こうしてわたしを変えた彼と、つーくんと、池上くんとの度重なる三度の失恋を乗り越えて、念願の初彼氏が出来ました。

めでたしめでたし。


で終われないのがわたしなのか…。


帰りの会が終わると、杉山くんが近づいてきて、

「これっ、俺の番号。一応。」

っとテレながら電話番号が書いてあるノートの端切れを手渡してくれた。

「う、うん。じゃあ、わたしの番号…。」

っと、持っていたメモに急いで書いて手渡した。


恥ずかしさに堪えきれず、足早に帰宅する。

かおりと遊ぶ約束をしていたので、かおりのお部屋で女子トーク開始。

前回の池上くん問題からの杉村くんの突然の告白の件、議題は山積していた。

取り敢えず…

「初彼氏おめでとーーーー!!! 」

『あ、ありがと。』

「でっ、でっ、杉村くんって、どんなひとぉ?」

『やさしくて爽やかなひとかな。』

「へぇーいいじゃーん!!」

『でも…あんまししゃべったことないしさ。なんかあの岸川にゴリ押しされて…。』

「でもカッコいいんでしょ♪いいじゃーん♪
    んでんで!」

『電話番号渡された。』

「うおっほ!!かけちゃえかけちゃえ!!」

『いや…でもぉ。』

「せっかく付き合ったんだし電話番号もらったんでしょ?いいじゃーん♪」

『そっか…いいのかな。』

「そうだよー相手のこと知らなきゃ始まらないしね♪」

『わかった。…かけてみるっ!』

そう言って、わたしはかおりのお家の子機を借りて、

プルルルルル    プルルルルル

ガチッ

デタデターー!口パクでかおりにリアクションする。

「もしもし、杉村でございます。どちら様ですか?」

早口の女性…初老かな…の声がした。

どうしよどうしよ…っと口パクで、かおりに助けを求めるが、ガンバレガンバレとしか伝わってこない。

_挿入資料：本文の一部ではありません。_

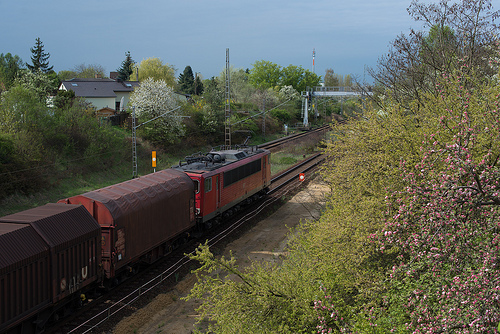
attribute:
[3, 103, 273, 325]
train — old, moving, rusty, Three train , red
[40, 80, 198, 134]
neighborhood — residential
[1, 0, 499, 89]
sky — clear, blue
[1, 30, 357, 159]
trees — green, blooming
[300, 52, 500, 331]
leaves — colorful, pink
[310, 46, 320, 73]
tower — small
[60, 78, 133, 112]
house — white, partially hidden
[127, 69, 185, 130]
tree — white, tall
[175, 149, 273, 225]
caboose — red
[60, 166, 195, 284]
train car — red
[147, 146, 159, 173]
train sign — orange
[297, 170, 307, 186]
train sign — red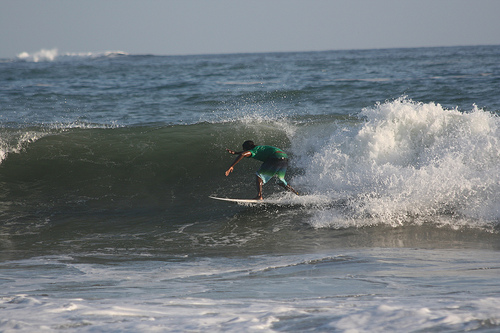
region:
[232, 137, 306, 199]
the person is in green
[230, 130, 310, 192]
the person is a man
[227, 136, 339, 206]
the person is a surfer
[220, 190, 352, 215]
the surfboard is white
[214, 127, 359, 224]
the surfer is on board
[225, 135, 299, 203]
the man is tan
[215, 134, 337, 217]
the man is surfing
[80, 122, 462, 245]
the wave is behind man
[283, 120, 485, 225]
the wave foam is white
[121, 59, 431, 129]
the water is blue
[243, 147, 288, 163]
Green shirt on surfer.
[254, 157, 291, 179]
Green shorts on surfer.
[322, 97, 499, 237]
Wave foamy and high.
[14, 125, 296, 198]
Wave soon to overtake surfer.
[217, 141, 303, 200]
Surfer on board in ocean.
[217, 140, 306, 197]
Young boy on surf board bending forward.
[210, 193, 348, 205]
White surf board partially submerged in water.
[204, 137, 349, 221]
Young man on surfboard in ocean.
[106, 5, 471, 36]
Blue and overcast sky.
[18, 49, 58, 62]
Waves foaming up in background.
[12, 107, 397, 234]
a moderate sized wave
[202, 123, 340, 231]
a surfer getting ready to catch a wave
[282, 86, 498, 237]
turbulent water after a wave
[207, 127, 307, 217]
a man in green shorts and a green shirt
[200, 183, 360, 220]
a white surfboard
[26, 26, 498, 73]
the ocean horizon line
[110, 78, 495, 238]
a crashing wave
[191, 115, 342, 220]
a surfboarder standing on a surfboard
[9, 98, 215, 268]
a growing ocean wave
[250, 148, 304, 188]
swimming trunks that fade from black to green then to blue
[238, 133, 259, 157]
the head of a man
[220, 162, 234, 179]
the hand of a man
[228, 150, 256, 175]
the arm of a man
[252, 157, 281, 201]
the leg of a man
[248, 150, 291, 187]
a pair of green shorts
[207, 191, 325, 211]
a white surfboard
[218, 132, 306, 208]
a man on the skateboard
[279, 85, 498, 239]
a white foaming wave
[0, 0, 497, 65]
a gray sky over the water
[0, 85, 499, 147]
the crest of a wave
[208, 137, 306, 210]
a man riding a surfboard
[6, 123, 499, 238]
the wave the man is riding on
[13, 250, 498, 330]
part of the massive ocean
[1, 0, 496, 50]
the sky above the ocean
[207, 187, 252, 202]
the surfboard the man is riding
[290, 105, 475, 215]
the wave that is crashing over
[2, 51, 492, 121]
another part of the ocean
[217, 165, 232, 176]
the man's hand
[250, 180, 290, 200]
the man's legs on the surfboard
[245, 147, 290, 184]
the wetsuit the man is wearing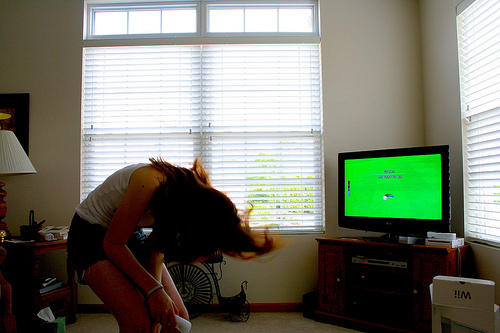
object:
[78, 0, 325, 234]
window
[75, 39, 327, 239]
blinds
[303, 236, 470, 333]
stand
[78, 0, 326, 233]
blinds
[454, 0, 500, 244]
blinds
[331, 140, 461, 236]
flip flop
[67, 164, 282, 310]
girl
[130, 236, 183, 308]
bracelet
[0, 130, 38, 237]
lamp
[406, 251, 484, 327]
box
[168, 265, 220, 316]
fan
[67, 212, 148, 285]
shorts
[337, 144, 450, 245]
television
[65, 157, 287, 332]
girl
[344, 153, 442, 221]
screen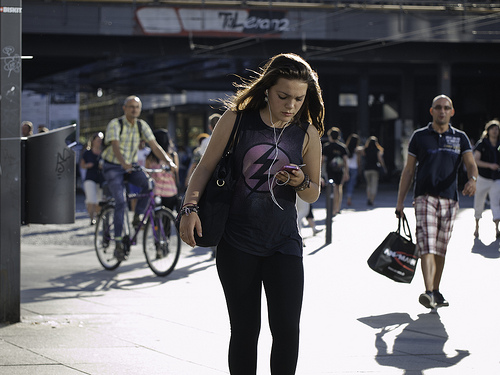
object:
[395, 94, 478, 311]
man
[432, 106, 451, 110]
glasses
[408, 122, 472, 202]
shirt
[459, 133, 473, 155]
sleeve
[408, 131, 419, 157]
sleeve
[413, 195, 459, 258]
shorts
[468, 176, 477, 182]
watch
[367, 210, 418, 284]
bag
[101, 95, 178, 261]
man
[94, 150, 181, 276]
bike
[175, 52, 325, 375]
girl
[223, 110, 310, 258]
shirt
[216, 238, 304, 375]
leggings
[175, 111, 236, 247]
purse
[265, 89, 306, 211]
earphones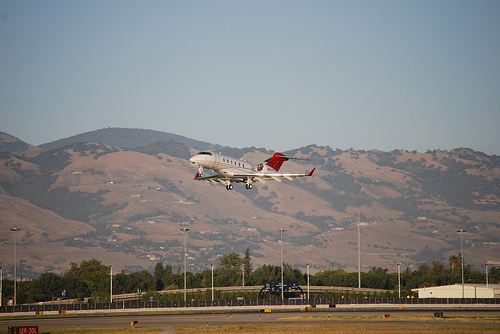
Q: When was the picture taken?
A: Day time.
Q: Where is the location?
A: The airport.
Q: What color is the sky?
A: Blue.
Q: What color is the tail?
A: Red.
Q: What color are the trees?
A: Green.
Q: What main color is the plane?
A: White.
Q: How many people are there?
A: None.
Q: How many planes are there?
A: One.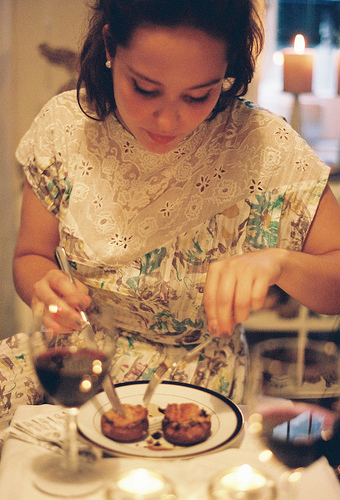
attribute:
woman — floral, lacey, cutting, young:
[6, 15, 338, 391]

『も、もしもし。あの、同じクラスの○○ですが、○○くんはいらっしゃいますか?』

「……少々お待ち下さい。」

ぶっ気やら棒にそう答えると保留音楽が流れる

トウールルルルルルールルルー

ワーワーどうしよー。
相変わらずかおりは応援ポーズをかましている。

あ、ありがと。

ピッ、

「もしもし。代わりました。」

アーーー彼が出たよー!!えっと…えっと…特に用もない、どうしよっ…。

『いきなり、電話しちゃってごめんね。』

「あ、うん。」

『いつならお電話いいのか聞きたくて…。』

「そっか、またこちらから家電にかけるね。」

『あ、ごめんね。はーい。』

ツーツーツー


ほえーーー!!緊張したよーーーー!!

電話を切った後もかおりと恋バナで盛り上がって女子会は終了した。




ほんとに今思い返すと、家電の恐怖って相手の家族が電話に出ることなんだよね。
そこで第一関門っていうか、ちゃんと振る舞えるかで相手のご家族への自分の印象が変わってしまうのです。

いやー、時は流れて、スマホで直接相手に気軽に連絡できるなんて便利な世の中になったなってしみじみ思います。